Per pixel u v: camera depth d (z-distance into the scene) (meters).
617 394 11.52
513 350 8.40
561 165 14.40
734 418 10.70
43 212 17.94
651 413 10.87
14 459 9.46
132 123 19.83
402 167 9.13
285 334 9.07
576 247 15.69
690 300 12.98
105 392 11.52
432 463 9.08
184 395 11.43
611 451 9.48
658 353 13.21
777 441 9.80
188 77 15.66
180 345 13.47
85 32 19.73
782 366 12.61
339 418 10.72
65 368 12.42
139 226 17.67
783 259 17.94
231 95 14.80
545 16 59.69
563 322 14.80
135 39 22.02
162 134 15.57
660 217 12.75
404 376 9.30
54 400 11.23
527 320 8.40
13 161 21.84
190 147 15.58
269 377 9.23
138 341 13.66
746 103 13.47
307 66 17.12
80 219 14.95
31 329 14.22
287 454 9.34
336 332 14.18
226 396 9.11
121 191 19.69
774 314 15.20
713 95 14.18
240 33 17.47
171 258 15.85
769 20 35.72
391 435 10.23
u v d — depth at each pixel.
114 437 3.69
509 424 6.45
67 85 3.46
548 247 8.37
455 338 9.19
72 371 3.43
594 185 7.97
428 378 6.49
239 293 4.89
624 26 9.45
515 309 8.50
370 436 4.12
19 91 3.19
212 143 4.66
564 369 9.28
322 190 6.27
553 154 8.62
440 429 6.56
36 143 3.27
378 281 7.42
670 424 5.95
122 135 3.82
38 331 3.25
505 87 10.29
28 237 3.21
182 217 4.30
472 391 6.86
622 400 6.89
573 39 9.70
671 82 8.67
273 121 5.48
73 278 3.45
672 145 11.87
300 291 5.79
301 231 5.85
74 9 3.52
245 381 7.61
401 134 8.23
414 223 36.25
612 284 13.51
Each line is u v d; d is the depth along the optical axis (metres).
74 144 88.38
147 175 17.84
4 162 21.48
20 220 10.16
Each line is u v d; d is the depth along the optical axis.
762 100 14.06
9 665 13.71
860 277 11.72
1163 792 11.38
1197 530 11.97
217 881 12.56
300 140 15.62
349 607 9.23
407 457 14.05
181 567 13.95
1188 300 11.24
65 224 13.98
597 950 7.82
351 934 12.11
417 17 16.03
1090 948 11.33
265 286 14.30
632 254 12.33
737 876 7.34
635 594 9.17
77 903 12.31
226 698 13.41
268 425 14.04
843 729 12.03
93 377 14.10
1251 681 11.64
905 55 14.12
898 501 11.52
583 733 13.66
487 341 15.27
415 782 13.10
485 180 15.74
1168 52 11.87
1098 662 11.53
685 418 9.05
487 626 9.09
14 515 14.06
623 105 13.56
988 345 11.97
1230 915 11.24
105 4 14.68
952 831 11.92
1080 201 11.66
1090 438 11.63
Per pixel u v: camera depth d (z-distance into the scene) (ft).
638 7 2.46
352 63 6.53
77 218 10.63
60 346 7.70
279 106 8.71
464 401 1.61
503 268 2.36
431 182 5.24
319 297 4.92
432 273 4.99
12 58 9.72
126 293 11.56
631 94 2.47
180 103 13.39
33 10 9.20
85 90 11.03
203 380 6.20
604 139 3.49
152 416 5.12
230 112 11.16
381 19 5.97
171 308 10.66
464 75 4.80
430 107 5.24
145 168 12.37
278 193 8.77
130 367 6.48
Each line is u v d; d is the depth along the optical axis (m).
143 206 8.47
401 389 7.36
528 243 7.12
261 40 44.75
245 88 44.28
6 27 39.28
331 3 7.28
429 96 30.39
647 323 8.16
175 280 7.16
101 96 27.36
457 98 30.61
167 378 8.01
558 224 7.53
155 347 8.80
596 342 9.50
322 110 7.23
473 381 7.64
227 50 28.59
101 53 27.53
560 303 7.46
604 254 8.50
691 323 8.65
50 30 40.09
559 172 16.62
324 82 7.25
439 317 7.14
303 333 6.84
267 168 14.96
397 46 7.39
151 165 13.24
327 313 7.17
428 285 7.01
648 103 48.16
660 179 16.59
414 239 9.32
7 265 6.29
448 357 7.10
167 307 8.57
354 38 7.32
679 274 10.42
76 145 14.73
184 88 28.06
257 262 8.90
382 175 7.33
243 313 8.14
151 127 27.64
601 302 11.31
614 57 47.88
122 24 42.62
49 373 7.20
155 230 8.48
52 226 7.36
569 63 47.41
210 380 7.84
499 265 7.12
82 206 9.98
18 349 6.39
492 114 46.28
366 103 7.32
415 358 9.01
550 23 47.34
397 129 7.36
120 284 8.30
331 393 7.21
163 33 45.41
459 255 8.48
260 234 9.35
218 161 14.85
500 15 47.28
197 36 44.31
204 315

________

* Directions for this task: Each line carrying the string "pixel" should be copied out from the entries.

* Task output:
Per pixel u v: camera depth d (z-distance into the scene) (meters).
u v d — depth at each pixel.
Per pixel u v: camera depth d (z-distance into the scene) (ft).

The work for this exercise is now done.